Source data:
***

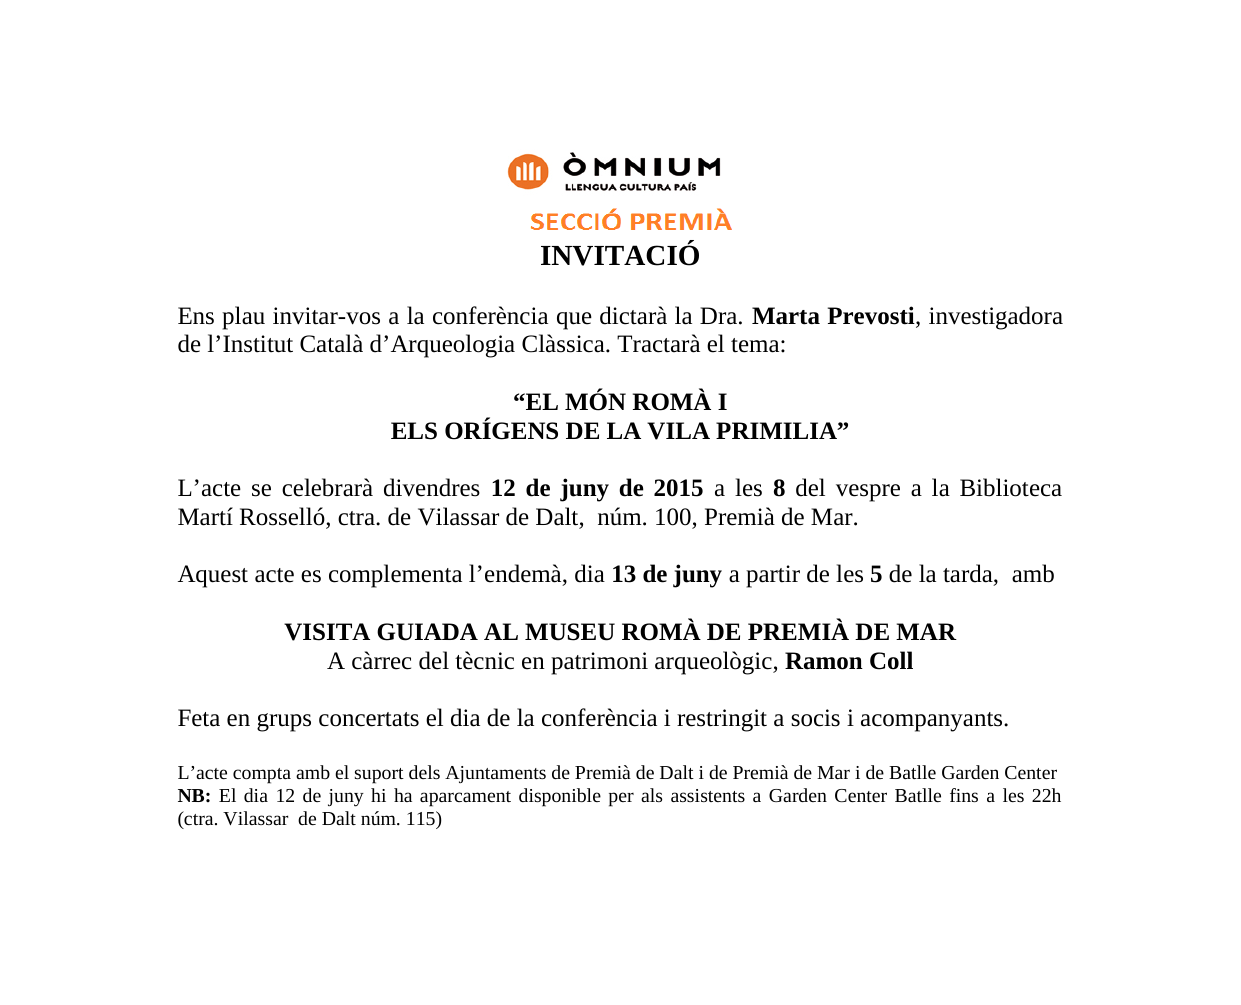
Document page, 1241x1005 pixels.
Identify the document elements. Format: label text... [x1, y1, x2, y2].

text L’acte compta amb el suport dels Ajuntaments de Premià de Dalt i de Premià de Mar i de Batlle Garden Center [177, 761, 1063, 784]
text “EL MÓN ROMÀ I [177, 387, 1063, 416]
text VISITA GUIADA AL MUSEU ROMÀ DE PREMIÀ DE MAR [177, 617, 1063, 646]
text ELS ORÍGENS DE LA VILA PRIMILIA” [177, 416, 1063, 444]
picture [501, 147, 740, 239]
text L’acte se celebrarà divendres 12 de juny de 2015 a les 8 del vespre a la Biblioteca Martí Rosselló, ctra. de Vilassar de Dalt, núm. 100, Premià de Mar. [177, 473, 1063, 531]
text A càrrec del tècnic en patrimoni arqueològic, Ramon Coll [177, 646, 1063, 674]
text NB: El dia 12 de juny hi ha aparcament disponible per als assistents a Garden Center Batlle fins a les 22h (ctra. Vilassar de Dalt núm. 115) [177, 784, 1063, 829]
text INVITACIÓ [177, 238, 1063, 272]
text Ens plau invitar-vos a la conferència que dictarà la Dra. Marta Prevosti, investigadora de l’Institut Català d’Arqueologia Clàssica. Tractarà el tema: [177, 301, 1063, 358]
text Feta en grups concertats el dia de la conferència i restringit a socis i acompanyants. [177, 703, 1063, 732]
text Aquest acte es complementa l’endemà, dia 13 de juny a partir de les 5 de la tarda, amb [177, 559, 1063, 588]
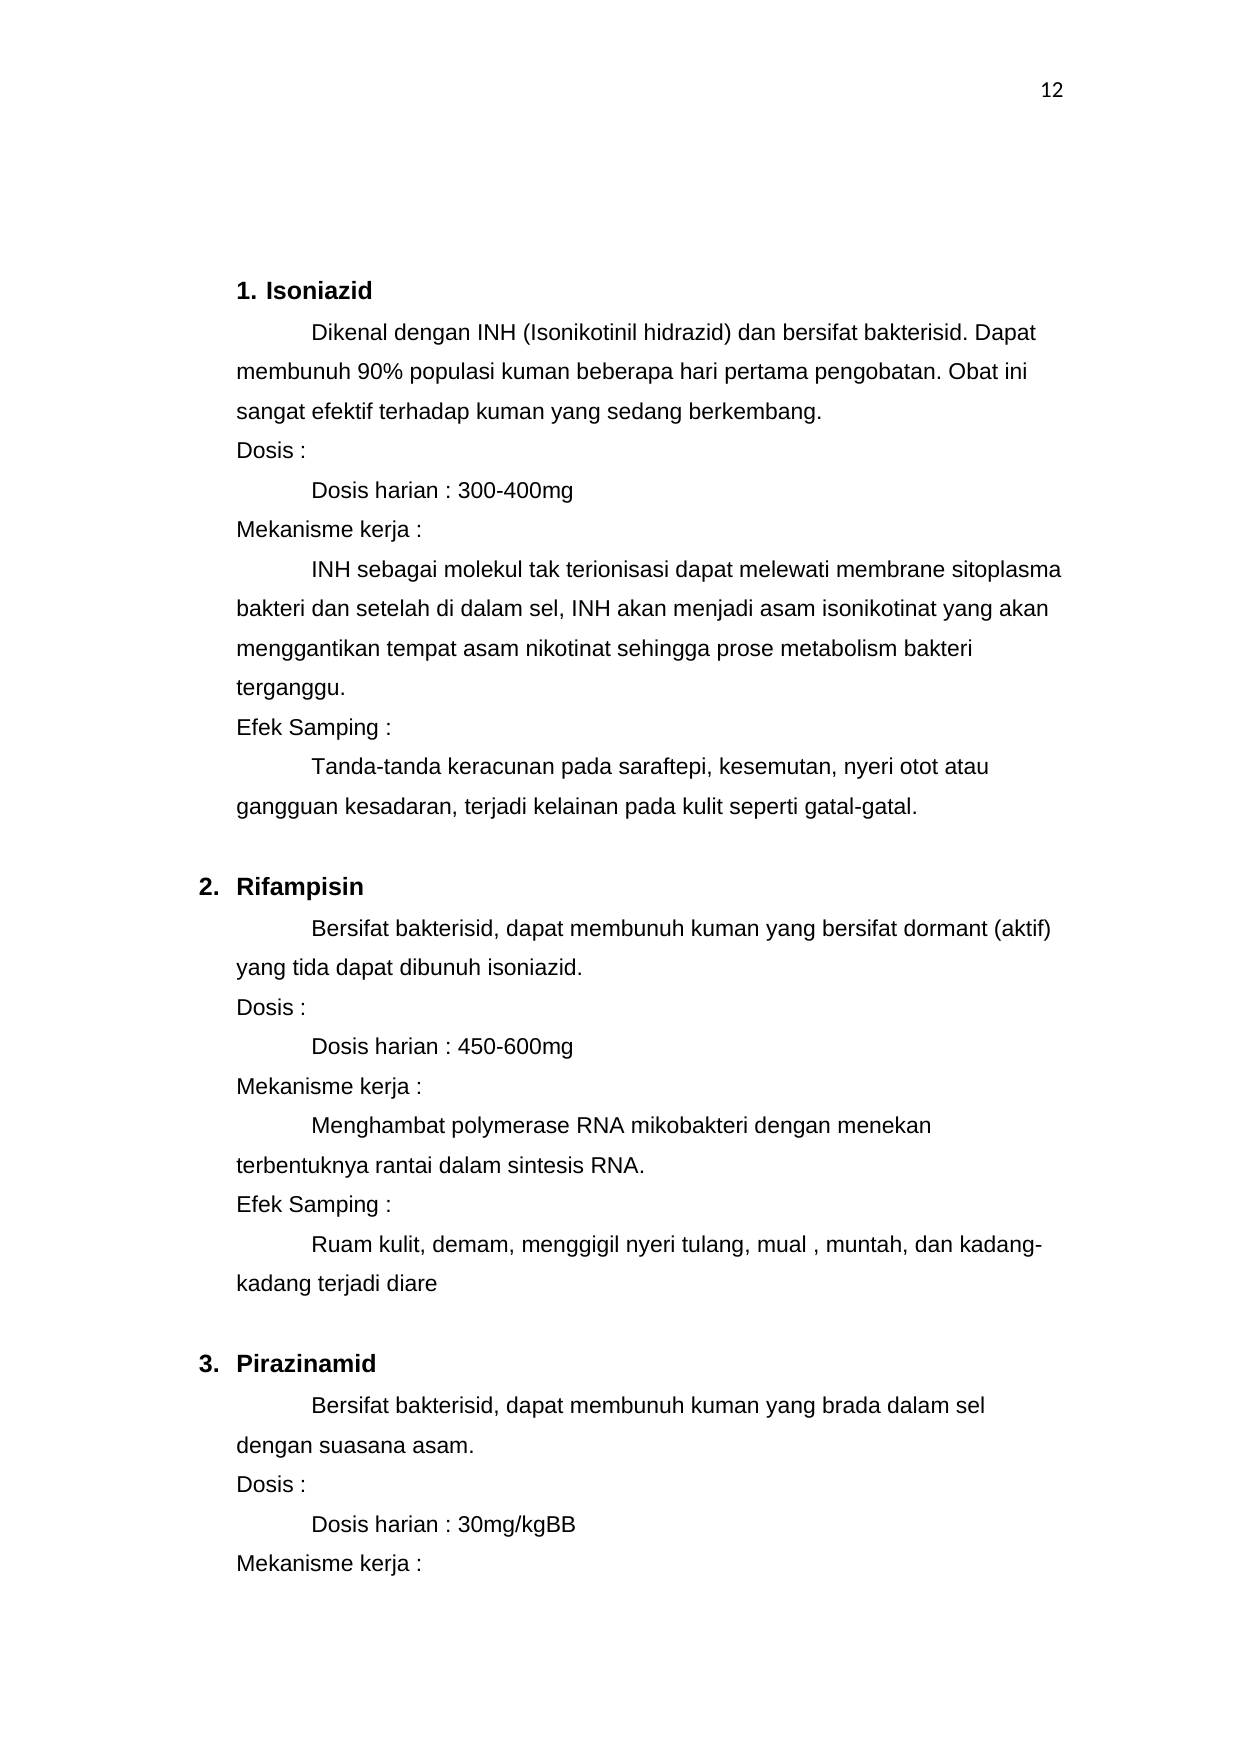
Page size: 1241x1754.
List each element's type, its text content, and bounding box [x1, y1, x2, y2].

***

→ Activity
Any picture among the entries must be skipped; copy all else exactly.

→ Completed task
Document page, 1241x1005 pixels.
Identify the document elements. Format: label text... [x1, y1, x2, y2].

text L’acte compta amb el suport dels Ajuntaments de Premià de Dalt i de Premià de Mar i de Batlle Garden Center [177, 761, 1063, 784]
text “EL MÓN ROMÀ I [177, 387, 1063, 416]
text VISITA GUIADA AL MUSEU ROMÀ DE PREMIÀ DE MAR [177, 617, 1063, 646]
text ELS ORÍGENS DE LA VILA PRIMILIA” [177, 416, 1063, 444]
picture [501, 147, 740, 239]
text L’acte se celebrarà divendres 12 de juny de 2015 a les 8 del vespre a la Biblioteca Martí Rosselló, ctra. de Vilassar de Dalt, núm. 100, Premià de Mar. [177, 473, 1063, 531]
text A càrrec del tècnic en patrimoni arqueològic, Ramon Coll [177, 646, 1063, 674]
text NB: El dia 12 de juny hi ha aparcament disponible per als assistents a Garden Center Batlle fins a les 22h (ctra. Vilassar de Dalt núm. 115) [177, 784, 1063, 829]
text INVITACIÓ [177, 238, 1063, 272]
text Ens plau invitar-vos a la conferència que dictarà la Dra. Marta Prevosti, investigadora de l’Institut Català d’Arqueologia Clàssica. Tractarà el tema: [177, 301, 1063, 358]
text Feta en grups concertats el dia de la conferència i restringit a socis i acompanyants. [177, 703, 1063, 732]
text Aquest acte es complementa l’endemà, dia 13 de juny a partir de les 5 de la tarda, amb [177, 559, 1063, 588]
Page size: 1241x1754.
List each element's type, its text content, and bounding box [x1, y1, x2, y2].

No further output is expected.